-- Work request --
Count the lines below that contain the string "bars". Give only the number.

◇ ◇ ◇

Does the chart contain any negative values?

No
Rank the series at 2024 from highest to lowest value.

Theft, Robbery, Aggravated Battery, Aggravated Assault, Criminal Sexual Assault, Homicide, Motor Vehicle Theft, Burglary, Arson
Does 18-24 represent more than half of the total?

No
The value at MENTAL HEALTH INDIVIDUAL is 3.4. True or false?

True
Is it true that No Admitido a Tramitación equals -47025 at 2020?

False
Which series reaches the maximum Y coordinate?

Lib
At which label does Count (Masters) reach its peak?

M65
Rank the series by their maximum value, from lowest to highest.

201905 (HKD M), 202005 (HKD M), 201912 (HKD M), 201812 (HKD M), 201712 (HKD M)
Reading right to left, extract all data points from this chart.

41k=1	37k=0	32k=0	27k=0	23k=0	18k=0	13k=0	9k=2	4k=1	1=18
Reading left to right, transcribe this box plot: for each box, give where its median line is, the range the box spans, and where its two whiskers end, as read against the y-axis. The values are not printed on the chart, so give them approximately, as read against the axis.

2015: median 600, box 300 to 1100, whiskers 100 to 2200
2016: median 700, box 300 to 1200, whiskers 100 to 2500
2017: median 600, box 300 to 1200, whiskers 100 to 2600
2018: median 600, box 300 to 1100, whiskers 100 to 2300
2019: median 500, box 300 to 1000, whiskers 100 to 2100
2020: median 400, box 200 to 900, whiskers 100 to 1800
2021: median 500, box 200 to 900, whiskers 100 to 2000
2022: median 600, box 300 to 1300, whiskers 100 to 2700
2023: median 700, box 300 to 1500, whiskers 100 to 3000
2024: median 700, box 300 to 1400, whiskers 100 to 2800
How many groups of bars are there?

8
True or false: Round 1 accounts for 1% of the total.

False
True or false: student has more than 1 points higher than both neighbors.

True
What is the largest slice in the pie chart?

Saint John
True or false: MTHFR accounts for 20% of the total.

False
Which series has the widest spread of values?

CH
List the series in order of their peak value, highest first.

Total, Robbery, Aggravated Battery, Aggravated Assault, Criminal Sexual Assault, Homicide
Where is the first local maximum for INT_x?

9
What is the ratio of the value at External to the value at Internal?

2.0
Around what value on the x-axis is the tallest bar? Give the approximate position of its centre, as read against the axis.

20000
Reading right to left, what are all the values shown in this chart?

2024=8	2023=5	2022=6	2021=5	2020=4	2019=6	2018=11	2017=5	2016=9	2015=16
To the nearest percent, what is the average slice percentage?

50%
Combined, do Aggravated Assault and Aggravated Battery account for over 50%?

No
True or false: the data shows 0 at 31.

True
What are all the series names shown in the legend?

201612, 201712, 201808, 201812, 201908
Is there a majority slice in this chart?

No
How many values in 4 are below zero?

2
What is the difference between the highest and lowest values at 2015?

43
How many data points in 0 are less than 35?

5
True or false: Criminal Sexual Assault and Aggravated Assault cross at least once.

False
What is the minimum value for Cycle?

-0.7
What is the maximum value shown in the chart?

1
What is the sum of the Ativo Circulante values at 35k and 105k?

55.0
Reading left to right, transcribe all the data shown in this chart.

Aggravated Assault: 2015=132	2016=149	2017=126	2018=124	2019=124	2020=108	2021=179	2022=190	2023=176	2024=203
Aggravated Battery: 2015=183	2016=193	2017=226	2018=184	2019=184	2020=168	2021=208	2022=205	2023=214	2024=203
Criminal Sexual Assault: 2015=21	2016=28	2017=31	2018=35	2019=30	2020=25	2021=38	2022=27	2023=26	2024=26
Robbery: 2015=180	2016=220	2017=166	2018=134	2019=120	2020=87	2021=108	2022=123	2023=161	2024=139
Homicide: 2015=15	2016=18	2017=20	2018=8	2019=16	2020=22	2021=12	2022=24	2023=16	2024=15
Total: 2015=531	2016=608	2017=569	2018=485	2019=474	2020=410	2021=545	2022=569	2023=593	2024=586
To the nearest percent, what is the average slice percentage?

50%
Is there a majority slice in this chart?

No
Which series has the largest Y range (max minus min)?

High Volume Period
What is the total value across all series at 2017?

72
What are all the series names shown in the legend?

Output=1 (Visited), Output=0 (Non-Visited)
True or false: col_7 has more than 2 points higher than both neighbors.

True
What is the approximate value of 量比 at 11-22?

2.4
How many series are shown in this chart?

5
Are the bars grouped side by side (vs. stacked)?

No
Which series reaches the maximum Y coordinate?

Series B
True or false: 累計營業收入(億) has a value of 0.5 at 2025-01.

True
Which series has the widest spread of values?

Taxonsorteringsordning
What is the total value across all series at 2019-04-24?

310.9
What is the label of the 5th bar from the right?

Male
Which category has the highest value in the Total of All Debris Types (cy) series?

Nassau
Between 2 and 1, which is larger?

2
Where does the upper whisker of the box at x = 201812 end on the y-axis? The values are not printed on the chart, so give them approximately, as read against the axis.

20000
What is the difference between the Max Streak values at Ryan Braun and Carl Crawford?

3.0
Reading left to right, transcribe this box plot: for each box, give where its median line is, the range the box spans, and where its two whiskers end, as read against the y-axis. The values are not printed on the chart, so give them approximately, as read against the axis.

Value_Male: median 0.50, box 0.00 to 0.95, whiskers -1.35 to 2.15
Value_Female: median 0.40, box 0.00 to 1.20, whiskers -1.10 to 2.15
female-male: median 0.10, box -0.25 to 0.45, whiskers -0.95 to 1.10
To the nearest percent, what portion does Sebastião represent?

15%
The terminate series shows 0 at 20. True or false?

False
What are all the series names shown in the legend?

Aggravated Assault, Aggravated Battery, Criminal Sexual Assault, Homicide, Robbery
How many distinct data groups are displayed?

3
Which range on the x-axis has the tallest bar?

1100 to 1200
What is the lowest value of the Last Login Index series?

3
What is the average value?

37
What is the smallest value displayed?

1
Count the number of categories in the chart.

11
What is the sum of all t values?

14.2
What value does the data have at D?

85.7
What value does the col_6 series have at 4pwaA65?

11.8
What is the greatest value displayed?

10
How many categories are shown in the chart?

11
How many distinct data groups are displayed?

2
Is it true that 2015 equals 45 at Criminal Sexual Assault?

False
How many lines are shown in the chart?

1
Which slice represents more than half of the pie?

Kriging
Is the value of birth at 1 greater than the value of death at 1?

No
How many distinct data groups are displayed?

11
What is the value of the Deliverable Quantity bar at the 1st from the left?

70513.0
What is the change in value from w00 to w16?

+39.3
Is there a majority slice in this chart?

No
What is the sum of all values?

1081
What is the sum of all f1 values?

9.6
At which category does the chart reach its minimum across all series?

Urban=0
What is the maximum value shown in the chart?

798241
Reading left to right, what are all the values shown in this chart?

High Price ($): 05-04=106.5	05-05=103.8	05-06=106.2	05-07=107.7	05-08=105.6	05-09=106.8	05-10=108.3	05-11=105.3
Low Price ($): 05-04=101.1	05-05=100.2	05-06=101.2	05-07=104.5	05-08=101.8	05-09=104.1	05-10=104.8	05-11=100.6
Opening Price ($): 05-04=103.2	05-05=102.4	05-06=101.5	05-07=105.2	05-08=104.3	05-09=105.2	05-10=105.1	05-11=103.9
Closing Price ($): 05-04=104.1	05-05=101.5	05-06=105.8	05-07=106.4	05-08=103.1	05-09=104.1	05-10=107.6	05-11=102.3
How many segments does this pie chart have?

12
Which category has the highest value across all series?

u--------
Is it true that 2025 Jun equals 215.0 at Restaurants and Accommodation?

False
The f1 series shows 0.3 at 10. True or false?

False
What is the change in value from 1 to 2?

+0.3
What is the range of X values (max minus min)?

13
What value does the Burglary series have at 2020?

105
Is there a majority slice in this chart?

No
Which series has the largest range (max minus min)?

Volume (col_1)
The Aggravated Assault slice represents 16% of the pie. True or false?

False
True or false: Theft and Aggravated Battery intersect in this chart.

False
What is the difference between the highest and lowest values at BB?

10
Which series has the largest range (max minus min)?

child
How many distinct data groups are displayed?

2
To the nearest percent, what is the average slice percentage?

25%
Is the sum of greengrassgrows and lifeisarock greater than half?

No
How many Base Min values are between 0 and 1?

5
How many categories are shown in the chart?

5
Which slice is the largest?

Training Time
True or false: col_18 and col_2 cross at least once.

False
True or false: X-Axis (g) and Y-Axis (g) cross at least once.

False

◇ ◇ ◇

-- Your solution --
2